Former Republican presidential nominee Mitt Romney, current presidential candidate Louisiana governor Bobby Jindal, and influential think tanks like the Heritage Foundation, have all at various times endorsed a defense spending floor pegged at 4 percent of GDP. But the idea of spending a minimum portion of national income on defense makes very little sense fiscally or strategically. It’s time to dispense with the idea of a defense spending floor once for all.

The case for a 4 percent defense minimum is usually built on three claims. First, proponents note that current levels of defense spending, as a percentage of GDP, are at a historical low. They also claim that 4 percent is an affordable figure. Finally, defenders of the idea contend that a spending floor would improve military readiness and underwrite a strategy of American military primacy.

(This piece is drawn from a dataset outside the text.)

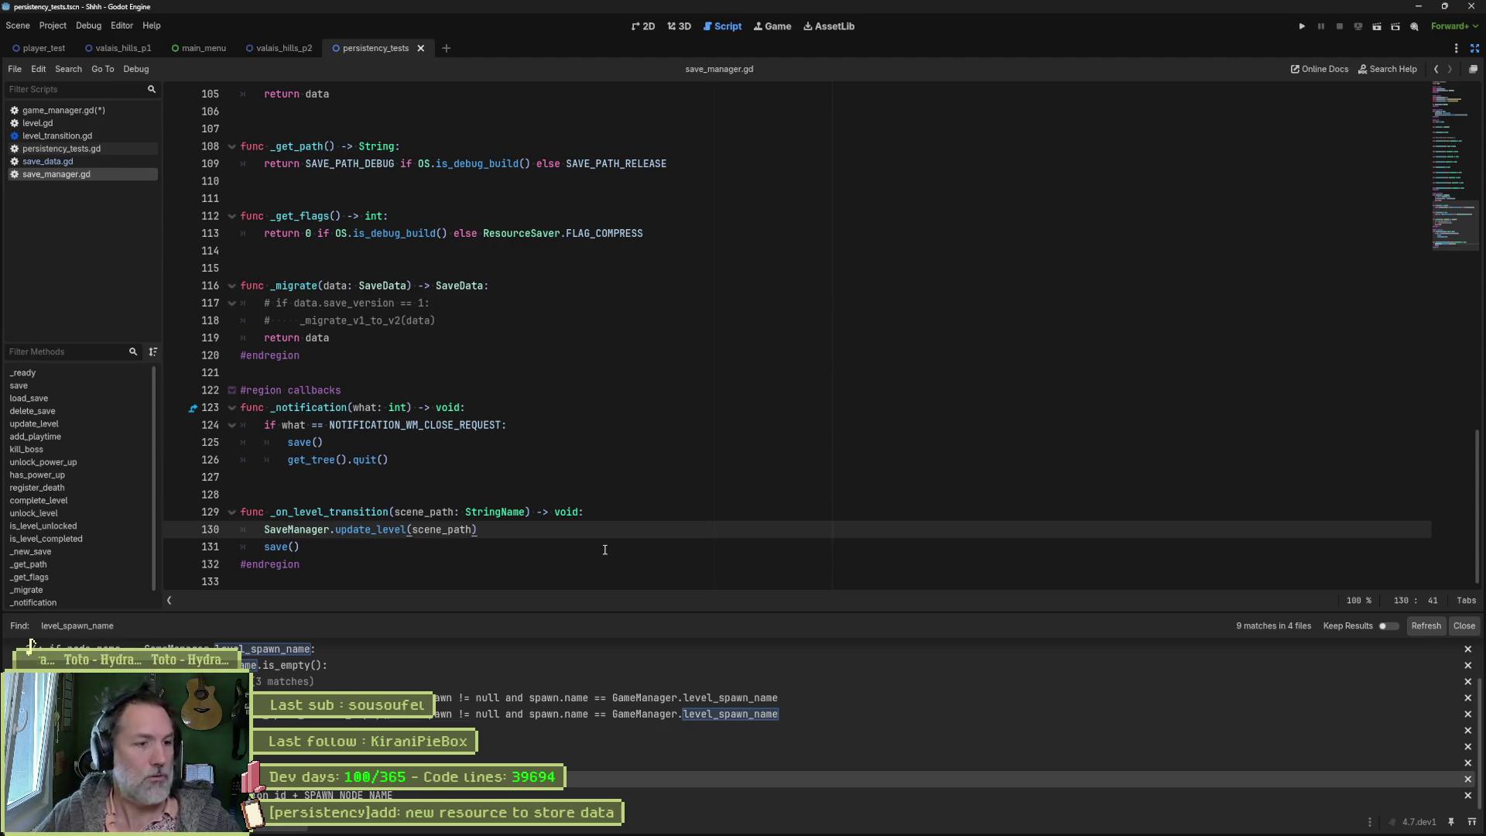
left_click(370, 529, "ctrl")
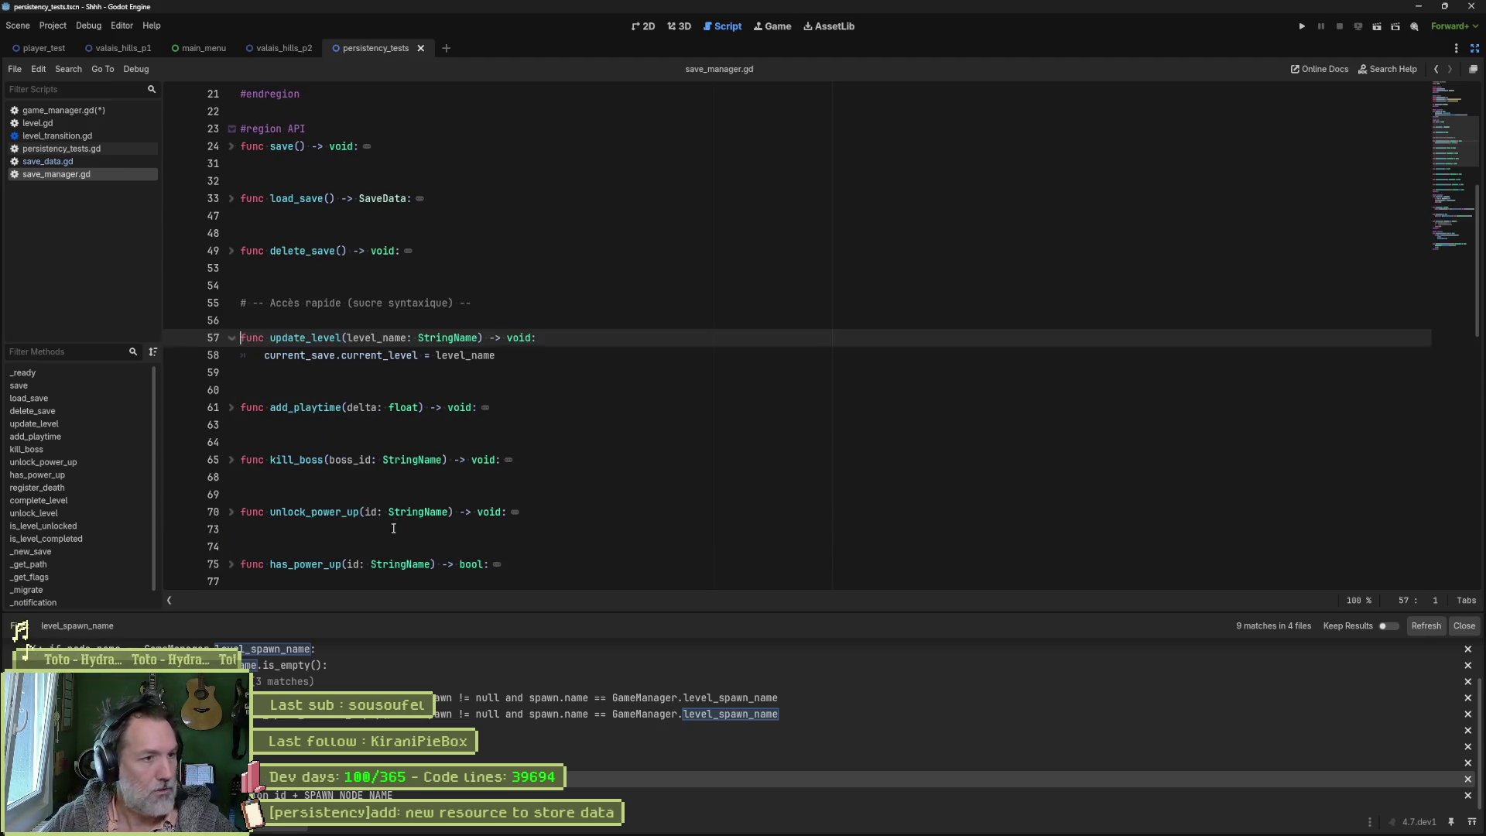
Step: Add a new func current_level() -> StringName: below update_level in save_manager.gd
double_click(380, 355)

It’s misleading to think about defense spending in terms of national economic output. If the economy grows at a faster rate than inflation-adjusted defense spending, spending decreases as a percentage of GDP. But it simply doesn’t add up that the level of spending has fallen, or has even become inadequate.

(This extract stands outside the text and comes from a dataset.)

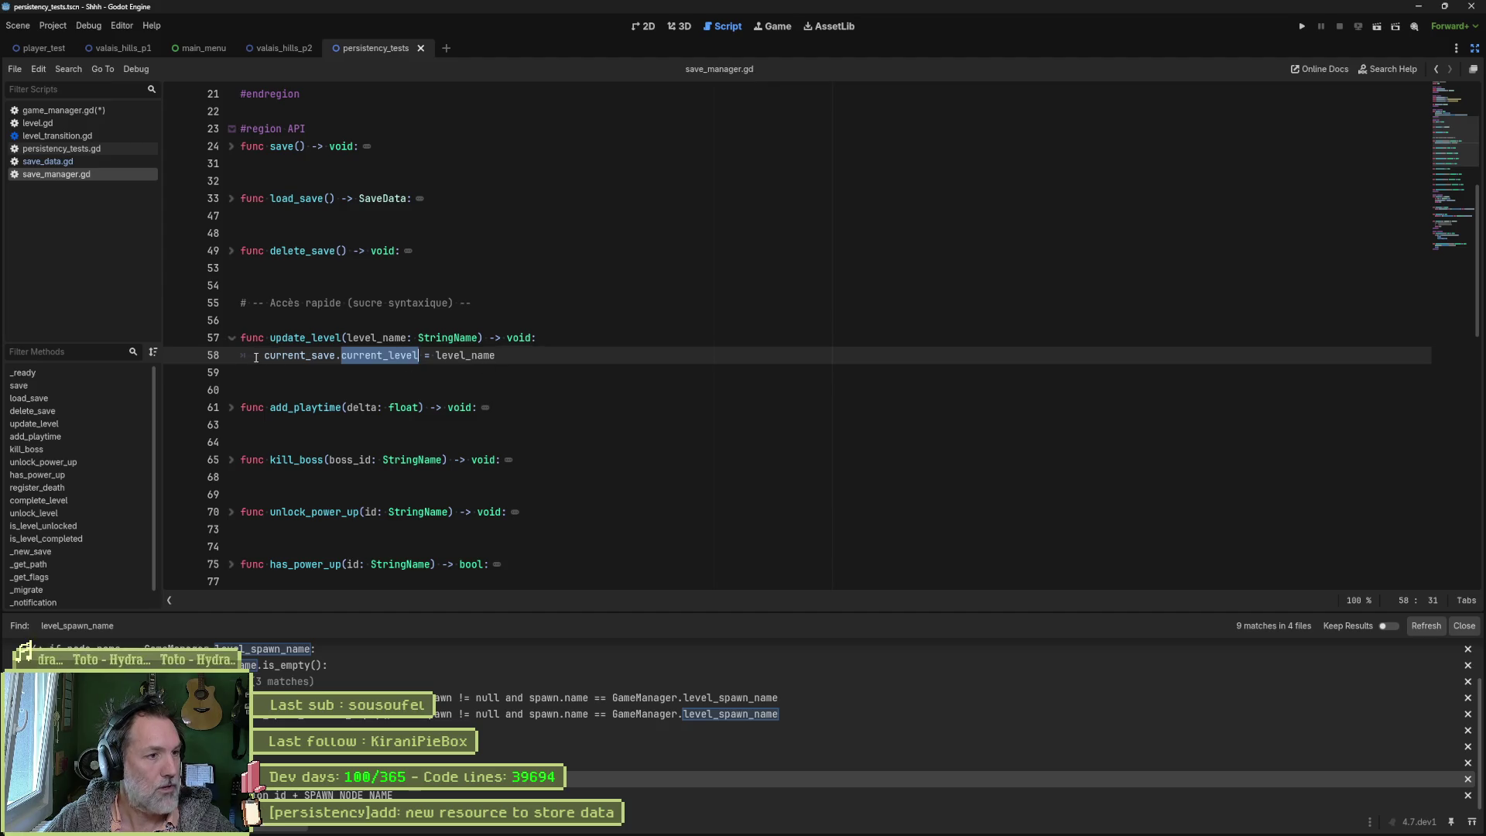
left_click_drag(263, 355, 418, 353)
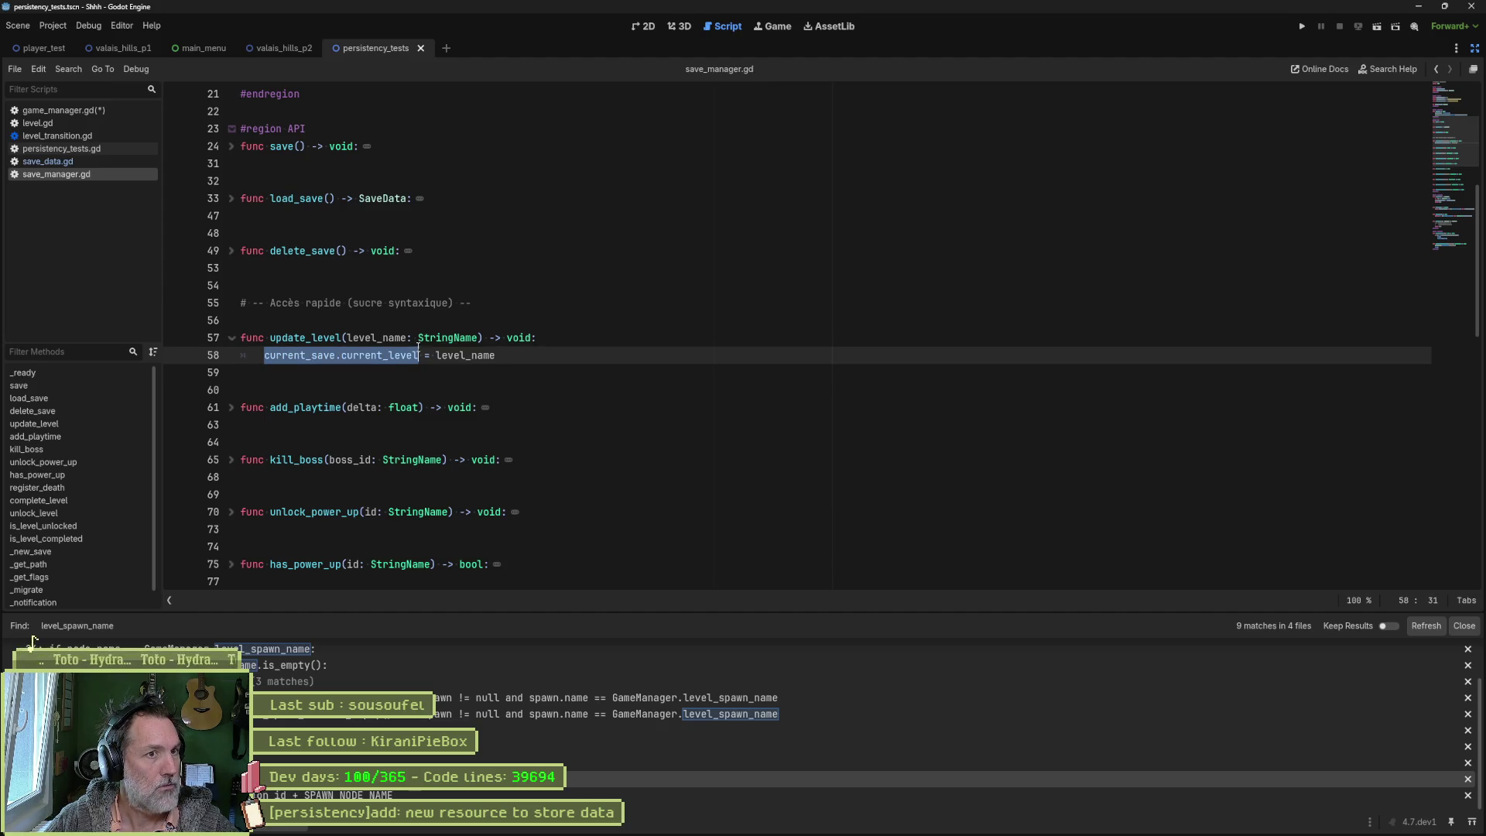
left_click(523, 358)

In 1962, at the height of the Cold War, the United States spent 8.9 percent of GDP on national defense. Last year, spending on national defense was 3.5 percent of GDP. But what does this mean in absolute terms?

Outlays for national defense in 1962 were $443 billion in inflation-adjusted dollars. In 2014, they were $638 billion. The American economy is simply much bigger now. A small slice of a big pie can easily outsize a proportionally larger slice of a small pie. Looking at spending as a percentage of GDP creates an illusion of declining spending by ignoring the size of the economy.

Proponents of increasing the defense budget also neglect to mention the damage this would cause America’s long-term fiscal and economic health. Based on calculations drawn from Congressional Budget Office projections of future defense spending and economic growth, spending 4 percent of GDP on defense between the years 2020 and 2024 would likely require $1.2 trillion more than called for under current plans. Given current levels of popular support for entitlement programs, that additional $1.2 trillion will actually increase America’s debt burden.

That debt will further slow economic growth. As economist Benjamin Zycher notes, every dollar of federal spending taken through the tax system costs the private sector around $1.35. Therefore, the economic impact of the 4 percent proposal is actually 5.4 percent of GDP. In 2020 alone, the economic impact of defense spending at 4 percent of GDP would therefore top one trillion dollars.

Those in favor of a four percent minimum for defense spending say these increases are necessary to ensure military readiness. However, readiness is also a matter of how defense dollars are allocated. According to defense analyst Todd Harrison, because military readiness metrics are based on “inputs” for which funding is a proxy, reductions in readiness reflect may not represent an actual reduction in readiness. Where readiness problems do exist, increasing the defense budget in line with economic growth may simply paper over a misallocation of resources.

Military readiness ultimately serves a strategy. But massively increasing the defense budget is likely counterproductive to the strategic goals the 4 percent proposal is meant to serve.

Daniel Drezner, a political scientist at Tufts, argues that increasing spending in pursuit of military primacy produces diminishing strategic returns. China and Russia combined spent about $300 billion less than the U.S. on their militaries in 2013. Considering that both countries have acted more assertively recently, despite the fact that the U.S. spends far more than they do, suggests that more defense spending may not be the answer. Indeed, additional spending may harm America’s real source of global might: economic vitality.

Fortunately, the 4 percent proposal has gained little support this election cycle. It’s promising that the one candidate who has supported it, Jindal, remains at the kiddie table during the GOP debates. Spending as a percentage of GDP is a misleading way to compare defense budgets across time, and a policy of spending a fixed portion of national economic output on defense is anathema to good fiscal, economic, and strategic sense. Republicans take pride in being guardians of America’s fiscal health and national security. Forever rejecting a GDP-indexed defense-spending floor would be a good way to show it.